Home > Reviews > Blu-Ray Reviews > Out of Africa - Universal 100th Anniversary Collector's Series: BD Review

Out of Africa - Universal 100th Anniversary Collector's Series: BD Review

Feb 29th, 2012

Share this story

The 1985 Meryl Streep/Robert Redford Oscar favorite gets a Blu-ray double-dip that might actually be worth re-investigating....

Universal / 161 Minutes / 1985 / Rated PG / Street Date: April 27, 2010

There's an undeniable 'Hollywoodness' to Out of Africa that may be off-putting to some, but now that decades have passed since we've heard Meryl coo that she 'had a farm in Africaahh.....', it's that very star-studded glow that truly defines it as a grandiose, literary piece of big-80s cinema art. Directed with David Lean sensibility by Hollywood standard Sydney Pollack (who won his first and only directing Oscar for the picture), Out of Africa is a panoramic picture postcard of a movie, one that's able to balance the oceanic spread of its gorgeous landscape with the old-fashioned movie star mojo of Mr. Redford and Mrs. Streep on screen.

In fact, somehow Pollack is able to make these two entities feed off each other with a kind of 'you scratch my back, I scratch yours' tack.

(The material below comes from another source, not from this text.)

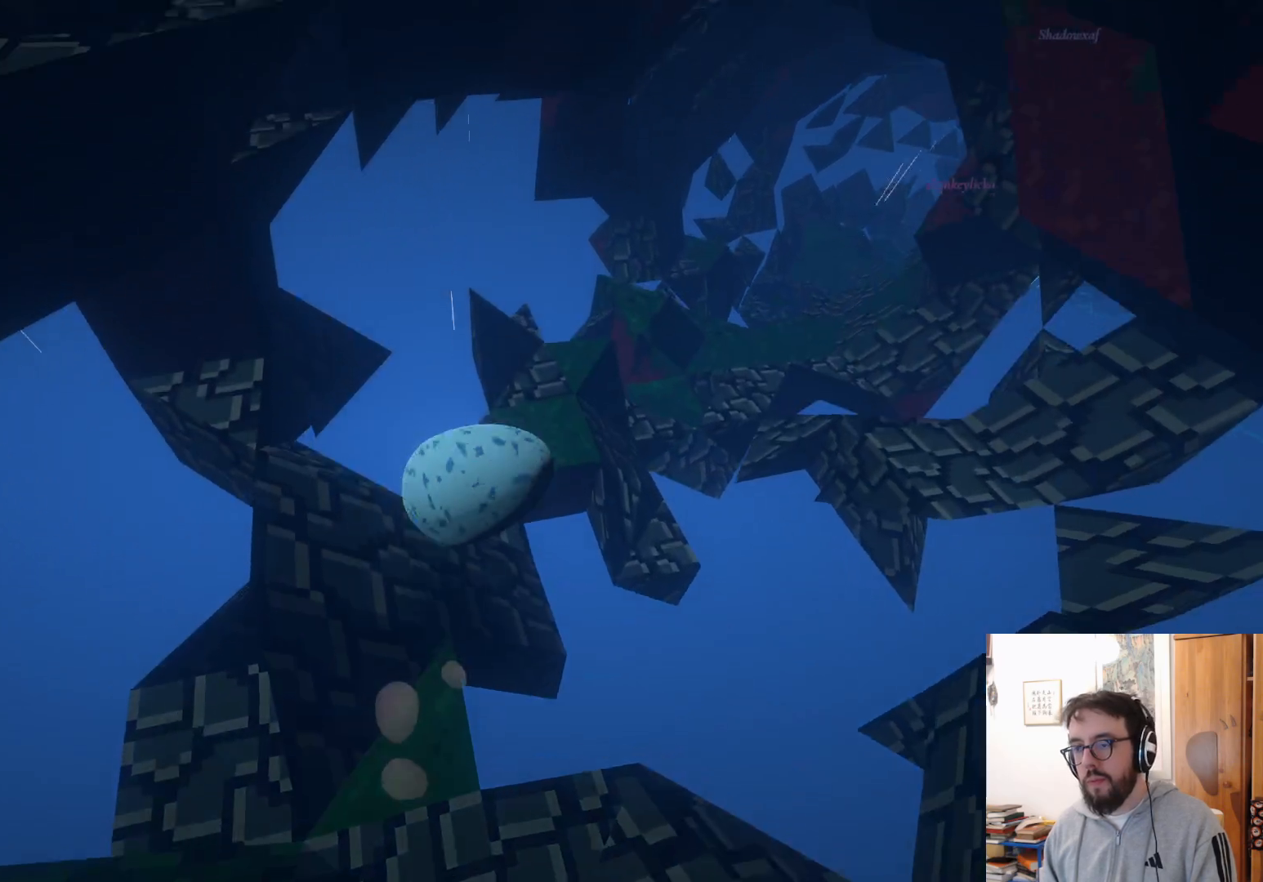
{"buttons": [], "left_stick": "right", "right_stick": "right", "events": [[83, "left_stick", "right"], [100, "right_stick", "right"]]}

Just when you think the romance can't get any more swoon-inducing, Pollack cuts to an open plain or a ragged hillside horizon that makes both aspects twice their once-apparent size. Like any great big-budget Hollywood romance, the amor isn't just between Streep and Redford, it's among the two of them and the landscape they travail: The two characters wouldn't have nearly the magnetized draw if it wasn't for Africa's natural makeup, and somehow the continent just wouldn't be the same if these two star-crossed lovers weren't treading upon it.

The story of Out of Africa is presented, again, in a sort of Lawrence of Arabia-meets-Doctor Zhivago capacity. Meryl plays Karen Blixen, a woman who, under the pseudonym Isak Dinesen, would one day write globally recognized tales of love and adventure on the African continent. Turns out that Karen married an obsessive Baron (Klaus Maria Brandauer), and he doesn't care much for the emotional nuance of his lovely betrothed, so Karen starts spending her days with gentleman Deny Finch Hatton (Robert Redford), who almost immediately catches her eye. Let the push-pull begin.

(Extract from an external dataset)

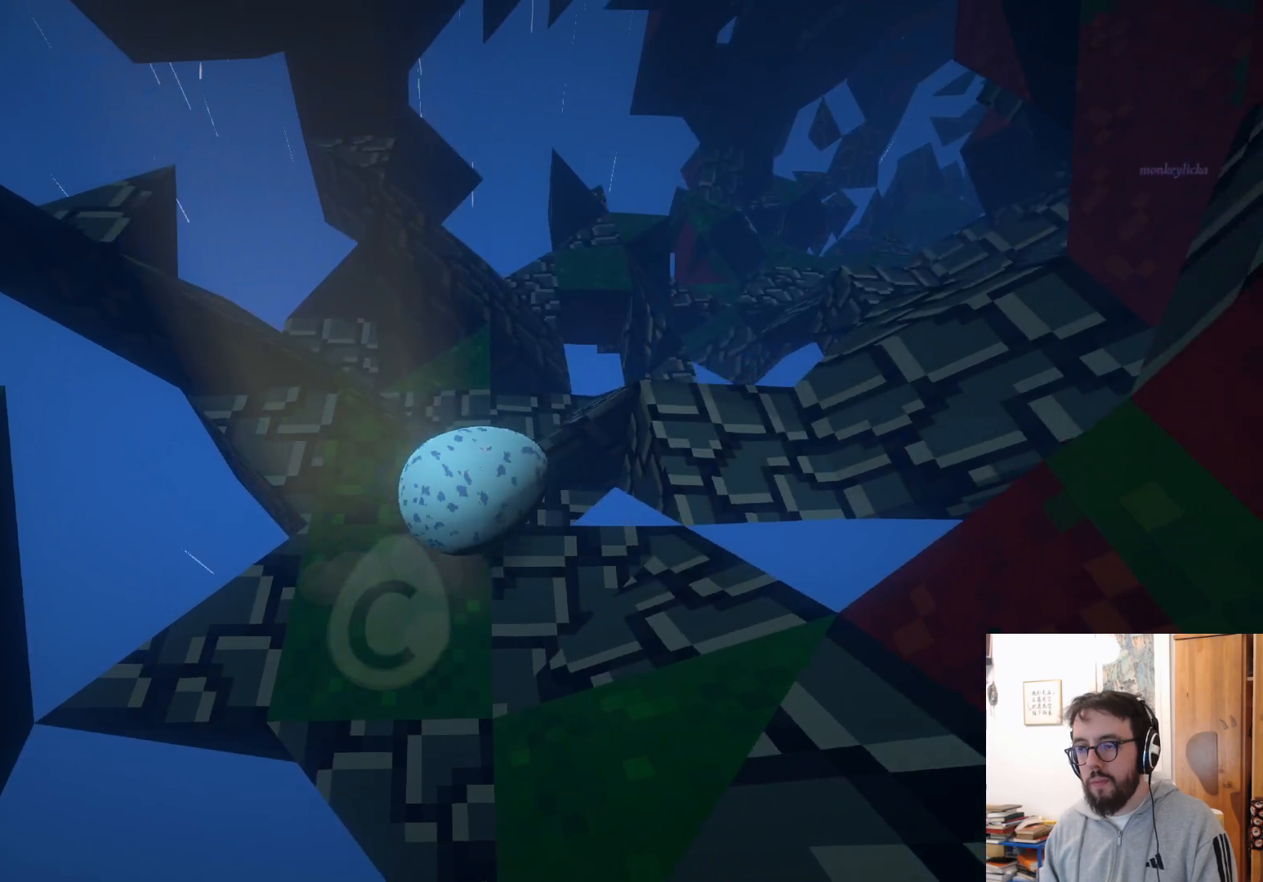
{"buttons": [], "left_stick": "up", "right_stick": "right", "events": [[317, "right_stick", "right"]]}
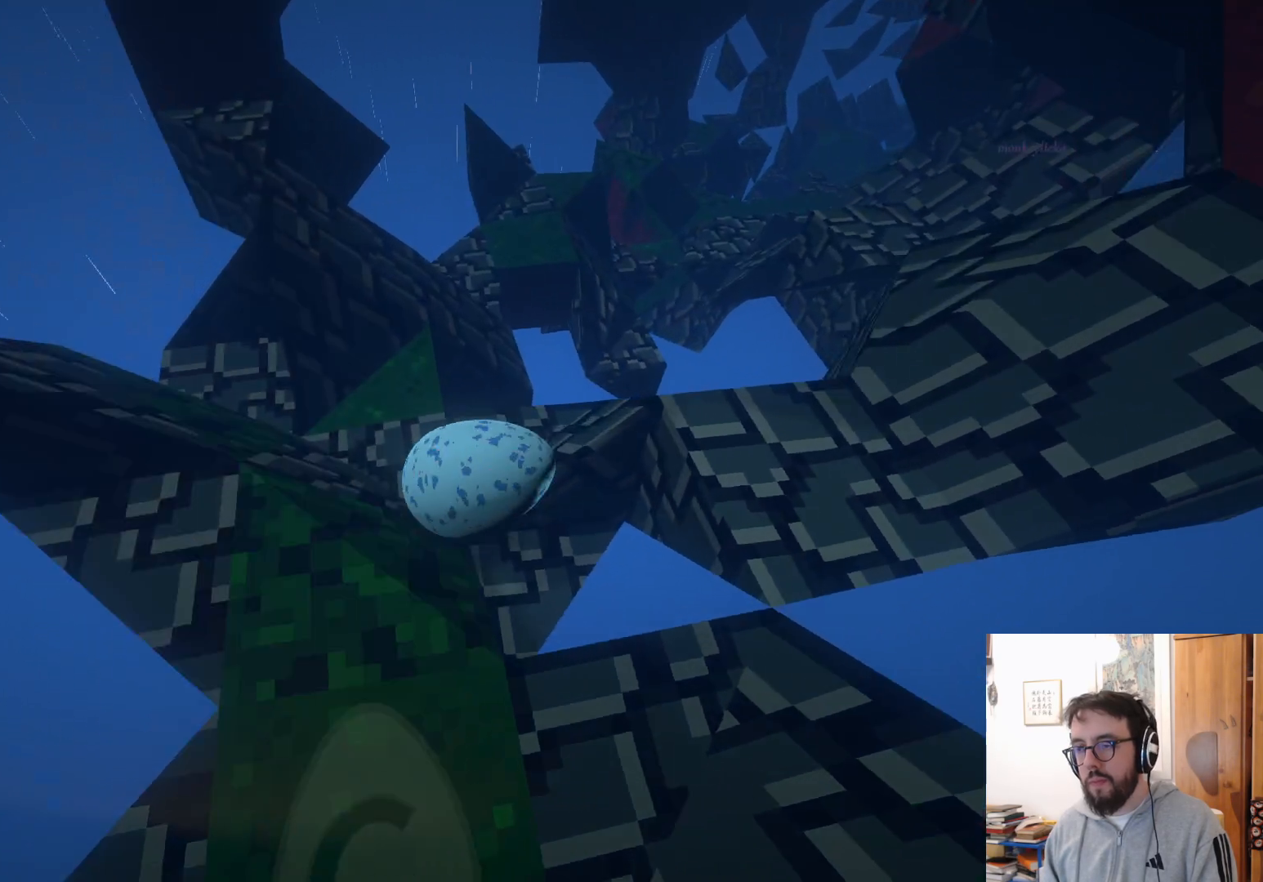
{"buttons": [], "left_stick": "up-right", "right_stick": "center", "events": [[33, "right_stick", "center"], [150, "left_stick", "up-right"], [333, "A", "down"], [417, "A", "up"]]}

You know within ten minutes whether Out of Africa is for you or not - viewers with a penchant for the broad histrionics of old Hollywood will sigh with loving abandon; those wanting more meat on their romances may balk - but it goes without saying that the film is one-of-a-kind in its scope and vision. Pollack wouldn't direct a film half as good over the course of the rest of his career, and while Streep and Redford would ascend to different heights in the nineties and beyond, there's something about their match-up here that cannot be denied. I mean, there has to be a reason we keep coming back to it, no?